I decoupled the core business rules from the execution layer, stripping away all side effects to create pure, reusable logic. Behaviors like Database Commits, Live Updates, or Notifications are now controlled via configuration flags passed by the specific consumer. This ensures that the logic is reusable across distinct features, meaning a single bug fix in the core rules automatically propagates to stabilize Import, Duplicate, and Conversion simultaneously.
#Missing Dry Run
The system lacked "Dry Run" capabilities because business logic was inextricably mixed with side effects like database calls and notifications.
The Refactor I decoupled the architecture by extracting pure calculations into ConversionService. This split between logic and execution allowed the same core code to be reused across consumers—safely powering both stateful commits and read-only previews without code duplication.
#Entity-Driven Logic
The system treated Hibernate entities as plain mutable data structures rather than managed persistence objects.
This led to a critical stability issue: modification by reference. By altering the state of existing database proxies to create new items, the system confused the ORM, leading to unpredictable behavior where the original items were often accidentally modified alongside the new ones.
package io.zobic.usecase.duplication;
@Service
@RequiredArgsConstructor
public class DuplicateItemsUseCase {
private final ItemRepository itemRepository;
@Transactional
public ItemDuplicationResult duplicate(final ItemDuplicationCommand command) {
final var itemIds = command.getItemIds();
final var items = itemRepository.findAll(itemIds);
// unexpected behvaiour would start happening when modifiying hibernate proxy class
items.forEach(item -> item.setId(null));
// This would delete subscriptions from previos entity
items.forEach(item -> item.setSubscriptions(null));
}
}Inflexibility: Schema-Driven Logic
Business rules became dictated by database constraints rather than actual needs. The schema accidentally became the API contract.
Vendor Lock-in
Domain rules were bound to Hibernate. Optimizing bottlenecks with raw SQL (jOOQ) required rewriting business logic, not just the query.
Data Integrity Risk
Hibernate mandates mutable objects, preventing immutable data structures. This created 'Silent Mutation' bugs where data changed unexpectedly.
And even worse these entities would have references to other entities inside them lazily loaded but non the less there are id refrences which would cause a variaty of side effects
Ideally, I would have refactored the entire domain to use immutable Records. However, given the legacy codebase's deep coupling, a "Big Bang" refactor would have been too risky and time-consuming.
#Summary & Reflection
My directive was to ship a feature, not rewrite the application. However, I recognized that building on top of a fractured foundation would only compound the existing technical debt.
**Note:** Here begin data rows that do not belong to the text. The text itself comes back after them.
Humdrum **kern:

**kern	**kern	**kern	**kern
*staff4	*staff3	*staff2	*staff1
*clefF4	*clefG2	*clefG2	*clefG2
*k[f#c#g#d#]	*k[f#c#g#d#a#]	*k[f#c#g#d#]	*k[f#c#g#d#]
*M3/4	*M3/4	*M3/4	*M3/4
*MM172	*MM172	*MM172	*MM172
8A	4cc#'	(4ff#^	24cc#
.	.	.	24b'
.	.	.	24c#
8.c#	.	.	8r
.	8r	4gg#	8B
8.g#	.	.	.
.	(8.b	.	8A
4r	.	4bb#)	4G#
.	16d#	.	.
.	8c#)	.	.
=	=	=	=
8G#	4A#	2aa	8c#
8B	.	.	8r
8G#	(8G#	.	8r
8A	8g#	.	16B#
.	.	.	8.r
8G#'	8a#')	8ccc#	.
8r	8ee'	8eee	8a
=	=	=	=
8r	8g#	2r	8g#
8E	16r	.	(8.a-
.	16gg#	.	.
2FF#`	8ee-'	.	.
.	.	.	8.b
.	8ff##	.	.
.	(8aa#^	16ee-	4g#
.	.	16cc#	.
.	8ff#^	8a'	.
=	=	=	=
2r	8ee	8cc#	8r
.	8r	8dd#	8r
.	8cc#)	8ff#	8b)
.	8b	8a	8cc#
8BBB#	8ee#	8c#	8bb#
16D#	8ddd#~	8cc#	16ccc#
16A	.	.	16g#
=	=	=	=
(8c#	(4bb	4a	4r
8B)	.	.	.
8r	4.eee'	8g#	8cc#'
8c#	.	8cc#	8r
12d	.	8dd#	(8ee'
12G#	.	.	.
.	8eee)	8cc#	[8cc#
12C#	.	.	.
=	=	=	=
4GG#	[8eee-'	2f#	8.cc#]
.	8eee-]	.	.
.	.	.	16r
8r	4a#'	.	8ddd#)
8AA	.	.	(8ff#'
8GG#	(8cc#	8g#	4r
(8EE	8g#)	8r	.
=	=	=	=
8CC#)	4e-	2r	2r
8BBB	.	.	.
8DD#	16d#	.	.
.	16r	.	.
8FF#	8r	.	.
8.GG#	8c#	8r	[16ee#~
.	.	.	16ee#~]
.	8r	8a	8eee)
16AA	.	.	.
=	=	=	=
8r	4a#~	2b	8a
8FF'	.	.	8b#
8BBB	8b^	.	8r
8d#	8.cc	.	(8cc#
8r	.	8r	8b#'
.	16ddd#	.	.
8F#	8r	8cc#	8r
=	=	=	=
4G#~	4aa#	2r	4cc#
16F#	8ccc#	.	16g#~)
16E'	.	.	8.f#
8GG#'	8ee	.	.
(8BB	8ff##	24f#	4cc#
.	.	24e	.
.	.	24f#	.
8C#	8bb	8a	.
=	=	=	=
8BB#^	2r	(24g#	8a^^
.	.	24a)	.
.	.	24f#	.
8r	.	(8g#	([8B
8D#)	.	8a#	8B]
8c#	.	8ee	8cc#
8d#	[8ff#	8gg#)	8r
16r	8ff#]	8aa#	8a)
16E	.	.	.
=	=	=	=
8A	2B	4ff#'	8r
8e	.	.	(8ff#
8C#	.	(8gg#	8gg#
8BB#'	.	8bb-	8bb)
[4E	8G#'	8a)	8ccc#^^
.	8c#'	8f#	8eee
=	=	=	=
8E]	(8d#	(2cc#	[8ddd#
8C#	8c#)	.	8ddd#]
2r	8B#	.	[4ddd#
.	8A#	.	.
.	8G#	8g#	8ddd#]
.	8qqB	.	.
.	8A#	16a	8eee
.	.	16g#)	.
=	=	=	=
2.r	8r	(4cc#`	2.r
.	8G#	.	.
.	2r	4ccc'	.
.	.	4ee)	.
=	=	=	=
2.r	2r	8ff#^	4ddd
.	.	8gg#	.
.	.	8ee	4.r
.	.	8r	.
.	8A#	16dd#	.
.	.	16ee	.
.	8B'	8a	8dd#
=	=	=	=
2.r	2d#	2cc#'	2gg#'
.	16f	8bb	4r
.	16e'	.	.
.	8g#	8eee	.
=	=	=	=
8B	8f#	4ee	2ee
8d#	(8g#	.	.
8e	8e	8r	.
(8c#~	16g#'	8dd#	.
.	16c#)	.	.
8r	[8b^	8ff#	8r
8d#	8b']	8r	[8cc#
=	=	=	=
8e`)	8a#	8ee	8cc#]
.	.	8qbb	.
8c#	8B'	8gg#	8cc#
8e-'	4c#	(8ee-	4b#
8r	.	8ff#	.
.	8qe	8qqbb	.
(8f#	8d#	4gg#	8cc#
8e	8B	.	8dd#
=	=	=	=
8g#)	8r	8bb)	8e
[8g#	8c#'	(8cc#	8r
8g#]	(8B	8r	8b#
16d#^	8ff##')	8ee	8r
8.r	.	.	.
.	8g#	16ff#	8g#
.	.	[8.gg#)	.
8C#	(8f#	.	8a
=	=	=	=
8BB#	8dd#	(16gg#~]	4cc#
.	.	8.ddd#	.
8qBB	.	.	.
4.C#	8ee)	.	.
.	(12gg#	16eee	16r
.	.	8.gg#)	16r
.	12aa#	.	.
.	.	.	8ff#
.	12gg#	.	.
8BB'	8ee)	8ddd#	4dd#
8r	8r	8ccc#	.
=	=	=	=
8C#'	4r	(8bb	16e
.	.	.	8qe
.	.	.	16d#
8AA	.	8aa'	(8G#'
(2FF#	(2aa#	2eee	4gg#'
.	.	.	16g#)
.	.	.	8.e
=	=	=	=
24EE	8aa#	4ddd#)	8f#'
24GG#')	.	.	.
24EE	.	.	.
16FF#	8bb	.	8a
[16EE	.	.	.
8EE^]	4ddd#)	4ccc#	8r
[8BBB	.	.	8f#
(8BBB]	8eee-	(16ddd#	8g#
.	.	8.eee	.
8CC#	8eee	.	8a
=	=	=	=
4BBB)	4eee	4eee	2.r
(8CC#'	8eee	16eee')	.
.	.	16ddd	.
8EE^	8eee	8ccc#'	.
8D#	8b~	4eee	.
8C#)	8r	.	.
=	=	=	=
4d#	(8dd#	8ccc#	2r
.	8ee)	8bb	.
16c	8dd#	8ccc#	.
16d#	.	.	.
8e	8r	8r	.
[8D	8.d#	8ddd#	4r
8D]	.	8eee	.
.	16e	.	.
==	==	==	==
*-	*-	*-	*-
I applied the "Boy Scout Rule" with a commercial mindset: leave the code cleaner than you found it, but don't burn down the forest to do it.
A full "from-scratch" refactor would have been a massive time-sink with diminishing returns. Instead, I focused strictly on high-ROI improvements that served the new feature while stabilizing the old ones.
The Takeaway: Perfect is the enemy of done. By choosing incremental stability over architectural perfection, I was able to deliver immediate business value—fixing critical bugs and boosting performance—without stalling the release cycle.